Please repeat the lines below, exactly and only, from the one that holds "store and access" through the one that holds "performing business consultancy".
#### Dataset records
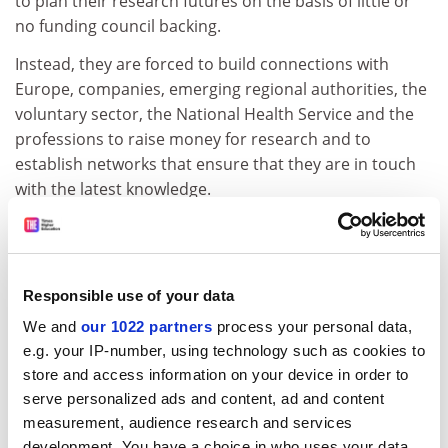
to plan their research futures on the basis of little or
no funding council backing.
Instead, they are forced to build connections with
Europe, companies, emerging regional authorities, the
voluntary sector, the National Health Service and the
professions to raise money for research and to
establish networks that ensure that they are in touch
with the latest knowledge.
Building up research piecemeal without funding
council backing will produce academics who stay
connected to the outside world and to the student
Responsible use of your data
body, which ought to improve the students'
employability as well as their university experience. The
We and
our 1022 partners
process your personal data,
disadvantage is that assembling a DIY research
e.g. your IP-number, using technology such as cookies to
programme risks departments getting uncomfortably
store and access information on your device in order to
close to funders they cannot afford to annoy, and
serve personalized ads and content, ad and content
measurement, audience research and services
performing business consultancy instead of research.
development. You have a choice in who uses your data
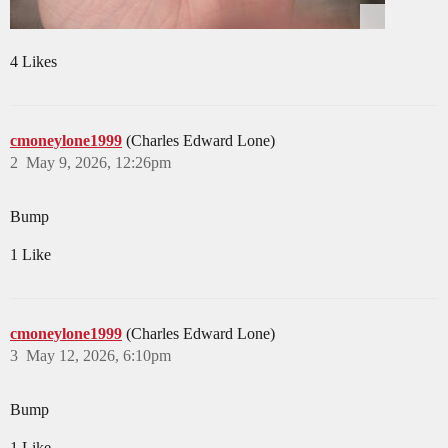
4 Likes
cmoneylone1999
(Charles Edward Lone)
2
May 9, 2026, 12:26pm
Bump
1 Like
cmoneylone1999
(Charles Edward Lone)
3
May 12, 2026, 6:10pm
Bump
1 Like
########
Answer for the task:
store and access information on your device in order to
close to funders they cannot afford to annoy, and
serve personalized ads and content, ad and content
measurement, audience research and services
performing business consultancy instead of research.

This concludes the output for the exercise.